Like the Braves, the Toronto Blue Jays featured their own dynamic duo behind the plate in 2022 with Alejandro Kirk and Danny Jansen, with top prospect Gabriel Moreno mixing in as well. The Blue Jays dealt Moreno to the Arizona Diamondbacks for outfielder Daulton Varsho, who also has the ability to catch if the Blue Jays needed him to.

It's no wonder why the Blue Jays and Braves finished second and third in bWAR from their catchers in 2022 as well as ninth and third respectively in 2023. Toronto and Atlanta have found a way to piece together top production from their catcher spot on an everyday basis, even with the frequency that catchers play dropping every season.

Why is this significant for the Cardinals? Well, although they made a mess of the Willson Contreras situation in 2023, he still finished as a top-20 hitter in baseball after a three-month stretch where he ranked top 5 in almost every significant offensive category among all hitters. The club is committing the Contreras as their primary catcher once again in 2024, and rightfully so.

But a primary catcher, as we saw from the playing time rankings last season, looks much more like a guy catching between 90-110 games in a given season, rather than the 130+ appearances Cardinals fans have gotten used to.

Contreras started 89 games behind the plate last season, but that's also with the club removing him from catching duties for a period as well. Assuming they feel more comfortable with his development behind the plate this season and the work he puts in with Molina as the club's new advisor, I expect him to see at least a small uptick in those appearances behind the plate next season.

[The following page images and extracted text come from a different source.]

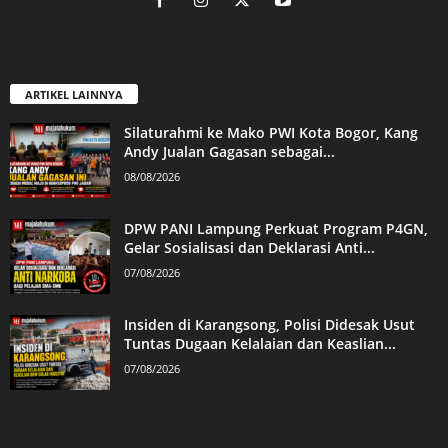
ARTIKEL LAINNYA
Silaturahmi ke Mako PWI Kota Bogor, Kang
Andy Jualan Gagasan sebagai...
08/08/2026
DPW PANI Lampung Perkuat Program P4GN,
Gelar Sosialisasi dan Deklarasi Anti...
07/08/2026
Insiden di Karangsong, Polisi Didesak Usut
Tuntas Dugaan Kelalaian dan Keaslian...
07/08/2026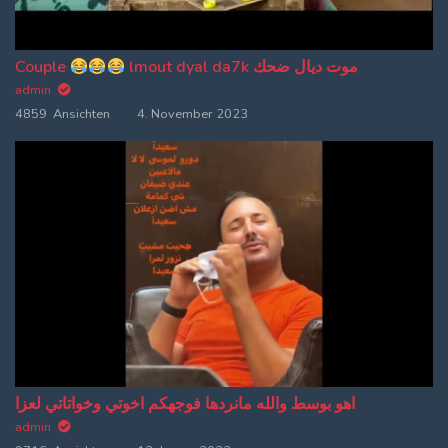
Couple
lmout dyal da7k موت ديال ضحك
admin
4859 Ansichten
4. November 2023
اهو بوسط والله مانردها فوجهكم اخوتي وخواتاتي لعزا
admin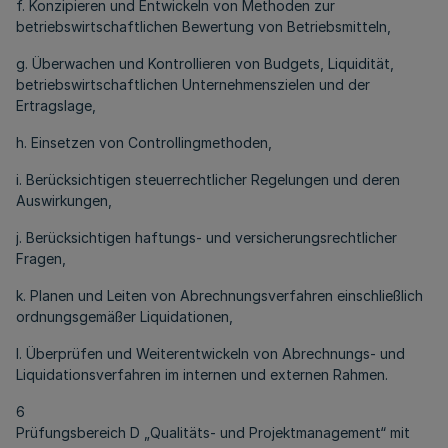
f. Konzipieren und Entwickeln von Methoden zur
betriebswirtschaftlichen Bewertung von Betriebsmitteln,
g. Überwachen und Kontrollieren von Budgets, Liquidität,
betriebswirtschaftlichen Unternehmenszielen und der
Ertragslage,
h. Einsetzen von Controllingmethoden,
i. Berücksichtigen steuerrechtlicher Regelungen und deren
Auswirkungen,
j. Berücksichtigen haftungs- und versicherungsrechtlicher
Fragen,
k. Planen und Leiten von Abrechnungsverfahren einschließlich
ordnungsgemäßer Liquidationen,
l. Überprüfen und Weiterentwickeln von Abrechnungs- und
Liquidationsverfahren im internen und externen Rahmen.
6
Prüfungsbereich D „Qualitäts- und Projektmanagement“ mit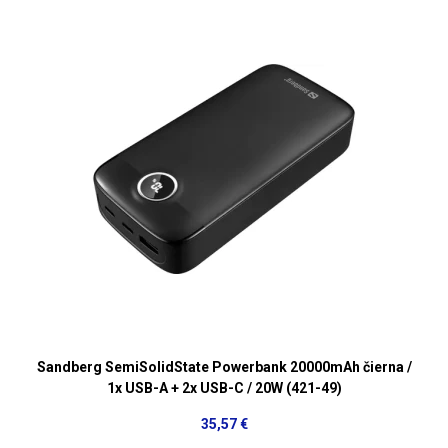
Sandberg SemiSolidState Powerbank 20000mAh čierna /
1x USB-A + 2x USB-C / 20W (421-49)
35,57 €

Even if Contreras catches in 100 games in 2024, that still leaves an additional 62 games that need to be covered in his absence. For the last several seasons, that player has been Andrew Knizner, but after being non-tendered and picked up by the Texas Rangers, the Cardinals are now relying on their 2023 Minor League Position Player of the Year, Ivan Herrea.

Herrera has been a top prospect in the Cardinals system for a number of years, and they had hoped he would be the heir to Molina's throne following the 2022 season. They did not believe he was ready last offseason, instead investing in Contreras on a five-year deal. How did Herrera respond? He posted a .951 OPS in 83 games at the Triple-A level, as well as a .760 OPS in his brief 13-game stint in St. Louis. Herrera has been dominating the 2024 Caribbean Series the last week and looks ready to take off this coming season.

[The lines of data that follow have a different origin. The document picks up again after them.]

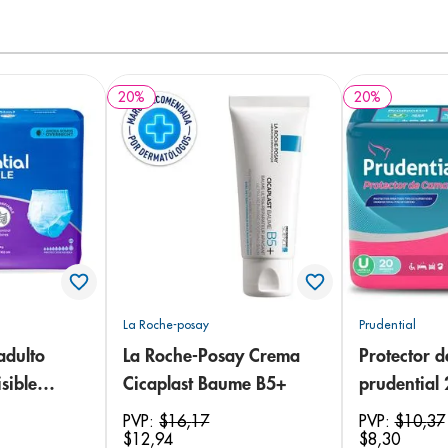
20
%
20
%
La Roche-posay
Prudential
adulto
La Roche-Posay Crema
Protector 
sible
Cicaplast Baume B5+
prudential
 18
PVP:
$
16
,
17
PVP:
$
10
,
37
$
12
,
94
$
8
,
30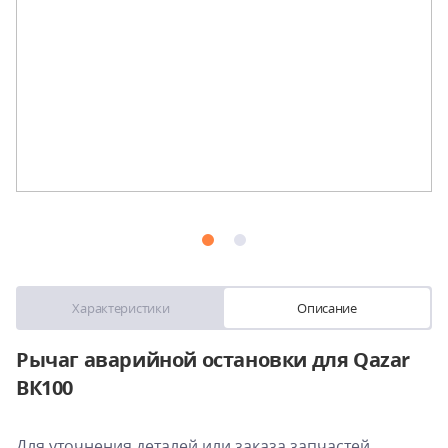
Характеристики
Описание
Рычаг аварийной остановки для Qazar
ВК100
Для уточнения деталей или заказа запчастей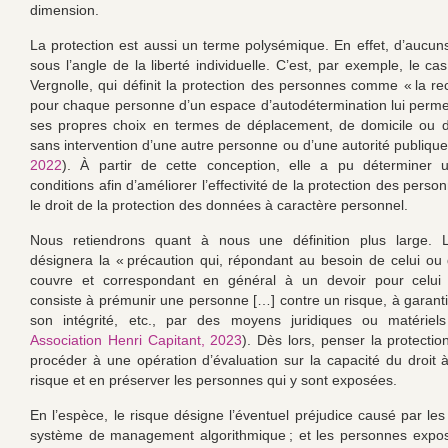
dimension.
La protection est aussi un terme polysémique. En effet, d’aucuns
sous l’angle de la liberté individuelle. C’est, par exemple, le c
Vergnolle, qui définit la protection des personnes comme « la r
pour chaque personne d’un espace d’autodétermination lui permet
ses propres choix en termes de déplacement, de domicile ou d
sans intervention d’une autre personne ou d’une autorité publique
2022
). À partir de cette conception, elle a pu déterminer 
conditions afin d’améliorer l’effectivité de la protection des perso
le droit de la protection des données à caractère personnel.
Nous retiendrons quant à nous une définition plus large. L
désignera la « précaution qui, répondant au besoin de celui ou 
couvre et correspondant en général à un devoir pour celui q
consiste à prémunir une personne […] contre un risque, à garantir
son intégrité, etc., par des moyens juridiques ou matériels
Association Henri Capitant, 2023
). Dès lors, penser la protectio
procéder à une opération d’évaluation sur la capacité du droit à
risque et en préserver les personnes qui y sont exposées.
En l’espèce, le risque désigne l’éventuel préjudice causé par les
système de management algorithmique ; et les personnes expos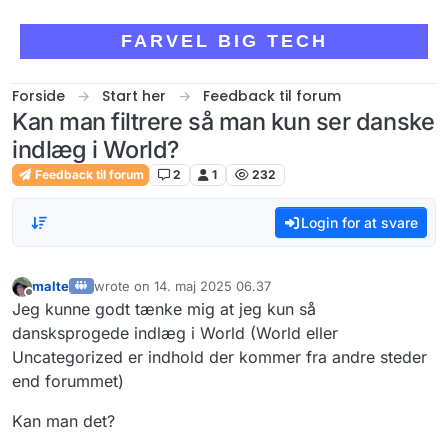
Skip to content
FARVEL BIG TECH
Forside
Start her
Feedback til forum
Kan man filtrere så man kun ser danske
indlæg i World?
Feedback til forum
2
1
232
Login for at svare
malte
wrote on
14. maj 2025 06.37
sidst redigeret af
Offline
Jeg kunne godt tænke mig at jeg kun så
dansksprogede indlæg i World (World eller
Uncategorized er indhold der kommer fra andre steder
end forummet)
Kan man det?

The Cardinals believe Herrera is ready for a significant role in 2024, and if he's able to build upon that success he found last season in the 60-80 games he'll get to play in for St. Louis in 2024, the Cardinals will have one of the best catching duos in all of baseball.

Sure, both players have their flaws. Contreras will never be a great defender behind the plate, and we still aren't sure how Herrera will fair in that regard either. But it's pretty rare to find a catcher who can hold his own behind the plate while providing a plus or plus-plus bat at the position, and the Cardinals have managed to find two for this coming season.

The Cardinals offense should be a top 5 unit in 2024, and the duo of Contreras and Herrera will go a long way toward boosting them up into that conversation. Both players possess bats that most catchers don't have, especially Contreras, and Herrera's presence even allows the Cardinals to DH or rest Contreras more often as needed.

Keep an eye on this duo in 2024, as the Cardinals may be the latest team to capitalize on this very effective trend.